President Barack Obama’s nominee for a high-ranking position at the Treasury Department withdrew his name from consideration this week, apparently bowing to pressure from the left wing of the Democratic Party. Sen. Elizabeth Warren, D-Mass., had led a charge against investment banker Antonio Weiss, arguing that his candidacy for the post was more evidence of a “revolving door” between federal regulators and Wall Street.
Warren’s success in blocking the Weiss nomination has contributed to a widening rift between the Democratic Party and the financial industry. As major Wall Street donors have begun to roll back their support for Democrats, liberal members of the Senate have begun to take a harder line against major banks.
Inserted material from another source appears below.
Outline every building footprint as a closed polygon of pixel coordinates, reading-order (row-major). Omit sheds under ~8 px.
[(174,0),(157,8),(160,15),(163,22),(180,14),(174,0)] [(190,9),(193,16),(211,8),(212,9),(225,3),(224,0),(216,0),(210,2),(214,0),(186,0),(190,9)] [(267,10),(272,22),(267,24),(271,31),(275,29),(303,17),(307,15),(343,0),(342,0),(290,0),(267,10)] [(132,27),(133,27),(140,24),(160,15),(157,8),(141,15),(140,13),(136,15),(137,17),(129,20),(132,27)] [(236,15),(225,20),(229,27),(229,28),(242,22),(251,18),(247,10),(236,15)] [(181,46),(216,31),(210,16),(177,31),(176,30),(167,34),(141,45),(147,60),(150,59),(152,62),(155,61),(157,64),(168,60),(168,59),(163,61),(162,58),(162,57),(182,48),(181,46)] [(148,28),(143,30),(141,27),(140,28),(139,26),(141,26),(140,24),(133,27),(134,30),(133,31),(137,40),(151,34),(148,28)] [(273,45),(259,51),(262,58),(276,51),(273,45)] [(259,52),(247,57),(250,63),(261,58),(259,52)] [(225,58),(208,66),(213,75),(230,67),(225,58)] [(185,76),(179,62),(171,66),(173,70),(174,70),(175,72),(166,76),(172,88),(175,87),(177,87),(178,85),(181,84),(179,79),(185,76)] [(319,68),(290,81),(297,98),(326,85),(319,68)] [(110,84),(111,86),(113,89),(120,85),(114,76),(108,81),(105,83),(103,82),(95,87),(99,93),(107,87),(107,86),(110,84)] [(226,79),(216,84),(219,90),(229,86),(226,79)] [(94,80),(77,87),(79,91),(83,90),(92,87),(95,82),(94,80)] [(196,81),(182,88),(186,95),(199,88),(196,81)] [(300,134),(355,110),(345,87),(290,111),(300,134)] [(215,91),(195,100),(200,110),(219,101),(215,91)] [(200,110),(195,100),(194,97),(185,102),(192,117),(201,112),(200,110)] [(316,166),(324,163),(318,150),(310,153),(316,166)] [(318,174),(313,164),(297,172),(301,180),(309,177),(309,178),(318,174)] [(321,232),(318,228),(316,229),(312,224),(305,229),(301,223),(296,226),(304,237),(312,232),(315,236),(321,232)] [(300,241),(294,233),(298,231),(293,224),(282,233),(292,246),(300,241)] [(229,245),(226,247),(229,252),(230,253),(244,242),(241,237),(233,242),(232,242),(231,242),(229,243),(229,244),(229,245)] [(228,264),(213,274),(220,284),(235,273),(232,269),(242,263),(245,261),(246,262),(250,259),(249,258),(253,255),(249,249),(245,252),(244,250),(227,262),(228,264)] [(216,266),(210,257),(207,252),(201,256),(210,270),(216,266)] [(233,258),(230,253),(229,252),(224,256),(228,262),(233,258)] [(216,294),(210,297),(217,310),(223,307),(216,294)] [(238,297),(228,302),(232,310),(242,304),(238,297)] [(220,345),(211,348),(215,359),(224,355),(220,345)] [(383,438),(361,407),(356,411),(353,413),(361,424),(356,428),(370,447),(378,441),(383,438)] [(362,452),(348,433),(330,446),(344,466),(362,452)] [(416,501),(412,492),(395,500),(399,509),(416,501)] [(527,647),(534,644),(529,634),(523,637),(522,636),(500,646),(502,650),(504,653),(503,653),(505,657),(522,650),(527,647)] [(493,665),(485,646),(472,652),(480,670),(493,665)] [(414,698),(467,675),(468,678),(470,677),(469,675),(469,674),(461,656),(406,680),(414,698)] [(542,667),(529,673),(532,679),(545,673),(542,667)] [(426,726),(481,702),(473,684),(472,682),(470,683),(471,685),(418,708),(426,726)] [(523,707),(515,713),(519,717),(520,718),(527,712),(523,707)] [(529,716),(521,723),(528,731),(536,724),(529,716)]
Warren’s outspoken opposition to the Weiss nomination was emblematic of the change in tone. The senior senator — who recently ascended into the Democratic Party’s Senate leadership — has made her political career in part by attacking Wall Street for what she describes as its role in promulgating economic inequality.
Shortly after Obama announced on Nov. 12 that he was nominating Weiss to the Treasury post, Warren went on the attack in an op-ed for the Huffington Post. Saying that “enough is enough,” she chided the White House for what she said was its habit of choosing "nominees with close Wall Street ties for high-level economic positions."
"The over-representation of Wall Street banks in senior government positions sends a bad message,” she said. "It tells people that one — and only one — point of view will dominate economic policymaking. It tells people that whatever goes wrong in this economy, the Wall Street banks will be protected first."
Sen. Dick Durbin, D-Ill., and advocacy groups including the Independent Community Bankers of America (ICBA), soon joined Warren in her opposition.
Treasury Secretary Jack Lew announced Weiss was no longer being considered for the Treasury post on Jan. 12, exactly two months after Weiss had originally been nominated. Instead, Lew said he had invited Weiss to serve as an adviser in a capacity that does not require Senate confirmation.
"I continue to believe that the opposition to his nomination was not justified,” Lew said in a statement. "Nonetheless, I am confident that he will prove himself to be a dedicated, talented, and effective public servant and that he will make an important contribution to the work we are doing to create broadly shared economic opportunity and financial stability that will be a foundation for long-term prosperity."
The failure of the Weiss nomination in some ways parallels an earlier fight over who would become the new chair of the Federal Reserve. After rumors surfaced over the summer of 2013 that Obama would nominate former Treasury Secretary Larry Summers to chair the Fed, liberals quickly mobilized against him. When Summers publicly withdrew his name from consideration in September 2013, it was widely seen as a victory for the Warren wing of the Democratic Party, though Warren — still a relatively new senator at that point — appears to have sat that fight out for the most part.
Warren was far more outspoken in her opposition to Weiss. And as she has settled into her job on Capitol Hill, she has wielded her newfound influence over economic policy in other ways: In November 2014, she used her post on the Senate Banking Subcommittee on Financial Institutions and Consumer Protection to hammer New York Federal Reserve President William Dudley for his institution’s alleged failure to adequately police Wall Street.
In a statement reacting to Weiss’s withdrawal from consideration, Warren hinted that she would keep up the pressure on major financial institutions.
"We’ve already seen that the new Republican Congress is going to aggressively attack the Dodd-Frank Act,” she said. "It is critical that the Treasury Department defend the Act from those attacks and push for strong implementation and enforcement of the law. The risk of another financial crisis remains too high, and we should be strengthening financial reforms, not rolling them back to benefit Wall Street.”
As Warren and her allies have gained more influence within the Democratic Party, Wall Street donations to party coffers have declined. The Center for Responsive Politics recently found that donations to Democratic candidates and institutions as a share of overall Wall Street contributions are at their lowest level in about a quarter of a century.